▶ [Data for processing]:
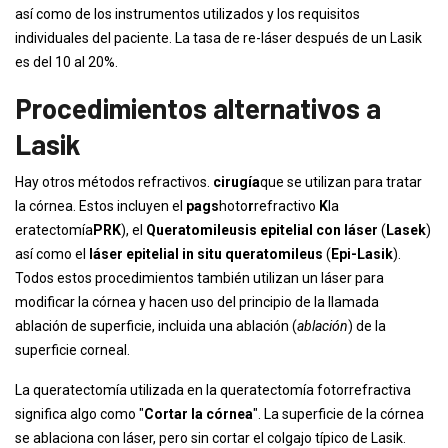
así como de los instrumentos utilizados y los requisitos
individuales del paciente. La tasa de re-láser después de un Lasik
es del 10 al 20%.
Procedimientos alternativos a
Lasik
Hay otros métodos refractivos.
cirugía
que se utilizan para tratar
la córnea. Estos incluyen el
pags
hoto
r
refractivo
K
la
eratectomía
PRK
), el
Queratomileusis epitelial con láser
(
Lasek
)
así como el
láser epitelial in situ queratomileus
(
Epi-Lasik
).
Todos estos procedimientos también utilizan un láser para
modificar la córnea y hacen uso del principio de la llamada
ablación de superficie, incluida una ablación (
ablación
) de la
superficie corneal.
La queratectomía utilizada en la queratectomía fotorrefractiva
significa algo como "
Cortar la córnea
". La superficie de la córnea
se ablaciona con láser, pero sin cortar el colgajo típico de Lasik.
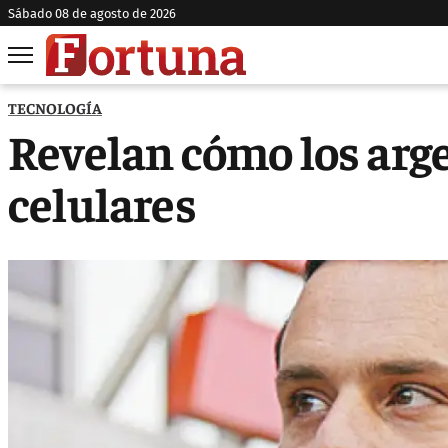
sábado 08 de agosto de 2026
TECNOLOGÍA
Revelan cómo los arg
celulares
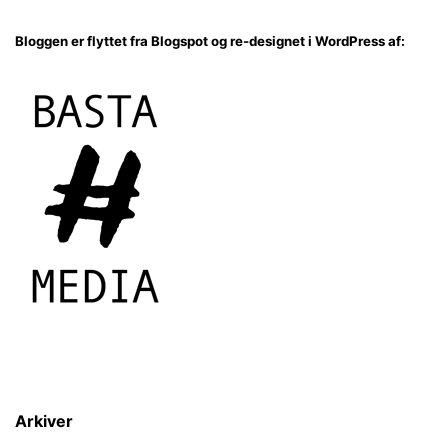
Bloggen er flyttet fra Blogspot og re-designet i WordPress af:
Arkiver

--

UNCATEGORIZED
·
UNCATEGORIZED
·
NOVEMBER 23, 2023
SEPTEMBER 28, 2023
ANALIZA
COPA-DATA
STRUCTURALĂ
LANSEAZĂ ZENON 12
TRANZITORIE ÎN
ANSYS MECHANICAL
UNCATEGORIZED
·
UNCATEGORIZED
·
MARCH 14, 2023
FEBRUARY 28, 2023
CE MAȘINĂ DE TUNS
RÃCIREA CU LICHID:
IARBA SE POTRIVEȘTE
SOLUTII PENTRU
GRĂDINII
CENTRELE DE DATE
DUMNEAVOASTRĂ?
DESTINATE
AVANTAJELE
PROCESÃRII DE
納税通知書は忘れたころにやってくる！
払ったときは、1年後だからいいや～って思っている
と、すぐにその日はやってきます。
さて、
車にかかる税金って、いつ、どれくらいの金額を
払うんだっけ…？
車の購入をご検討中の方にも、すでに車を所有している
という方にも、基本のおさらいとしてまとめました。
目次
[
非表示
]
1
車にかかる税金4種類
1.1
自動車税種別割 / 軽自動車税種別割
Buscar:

▶ [Action item]: Please filter the entries above down to the lines holding "epitelial" and copy them.

▶ [Exercise result]:
Queratomileusis epitelial con láser
láser epitelial in situ queratomileus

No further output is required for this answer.